De nombreuses espèces d’oiseaux vivent également sur l’île de Sable. Le bruant d’Ipswich niche exclusivement sur cette île. En raison de sa répartition géographique et de son aire de reproduction limitées, cet oiseau est classé comme étant une espèce préoccupante en vertu de la Loi sur les espèces en péril.

L’halicte de l’île de Sable (ou abeille de la sueur) est une espèce endémique de l’île, c’est-à-dire qu’elle est originaire de l’île et ne peut être trouvée ailleurs dans le monde. Elle niche au sol et joue un important rôle dans la pollinisation sur l’île. On ne sait que très peu de choses sur la taille de sa population; toutefois, en raison de sa répartition géographique limitée, cette espèce d’abeille est classée comme étant une espèce menacée en vertu de la Loi sur les espèces en péril.

Gestion du parc et installations pour les visiteurs

Comme elle est une île isolée et difficile d’accès, l’île de Sable ne dispose pas de nombreuses installations pour les visiteurs. Le seul bâtiment fonctionnel et en service sur l’île est la station principale, qui est le point d’arrivée des visiteurs arrivant par avion ou par bateau. Des toilettes, de l’eau potable et une boutique de souvenirs y sont disponibles.

Pour ceux qui ne peuvent pas se rendre sur l’île, Parcs Canada offre des visites virtuelles pour découvrir l’île et pour en apprendre davantage sur son importance. Grâce à des photos, des œuvres d’art et des images de drone à 360 degrés, des visiteurs du monde entier peuvent explorer cette île unique et découvrir les projets de recherche qui y sont menés.

Participation des Autochtones

L’île de Sable se trouve sur le territoire mi’kmaq, et les jeunes et aînés mi’kmaq s’engagent à encourager les futurs visiteurs à ne laisser aucune trace derrière eux, à tirer des leçons de cet environnement délicat et unique et à honorer et respecter la terre sur laquelle ils marchent.

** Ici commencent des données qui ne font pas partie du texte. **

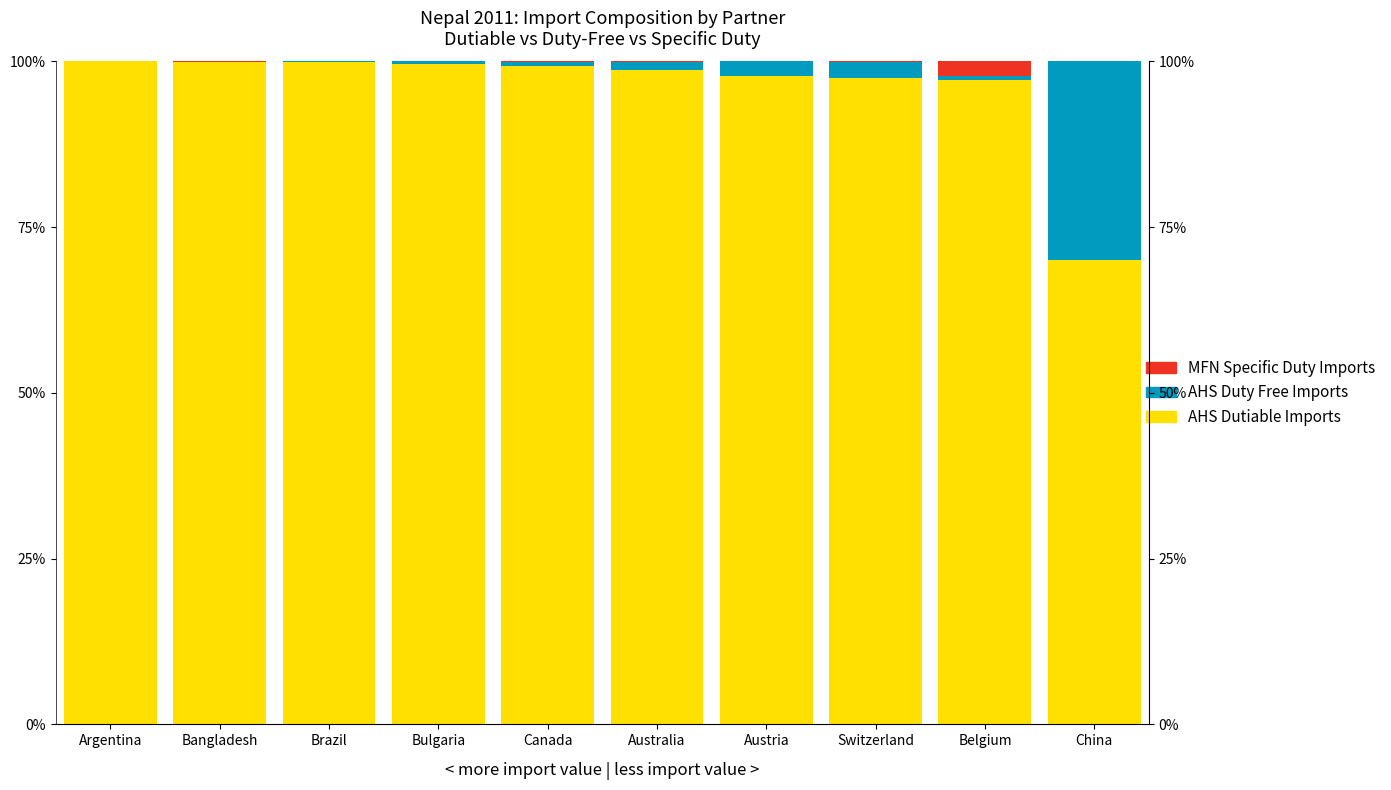

Which series changed the most between Australia and Austria?

AHS Duty Free Imports (US$ Thousand)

Les Gardiens de la Terre mi’kmaq participent également activement à des projets de recherche sur la conservation, qui sont principalement axés sur l’halicte de l’île de Sable. Comme les perspectives autochtones sont prises en compte dès les premières étapes de la recherche sur cette espèce d’abeille, le projet rassemble le savoir autochtone et le savoir occidental selon un principe appelé « le principe de la vision à double regard ». En plus de permettre une méthode de recherche plus holistique, cette approche devrait favoriser des liens plus étroits entre la communauté mi’kmaq et l’équipe de la réserve de parc national de l’Île-de-Sable.

Le saviez-vous?
La vision à double regard, ou Etuaptmumk, est une expression inventée par l’aîné mi’kmaq Albert Marshall. Selon l’Institut des sciences intégratives et de la santé de l’Université du Cap-Breton, cette vision à double regard signifie « apprendre à voir d’un œil avec la force des savoirs et des modes de connaissance autochtones, et de l’autre œil avec la force des savoirs et des modes de connaissance occidentaux… et apprendre à utiliser ces deux yeux ensemble, pour le bien de tous ».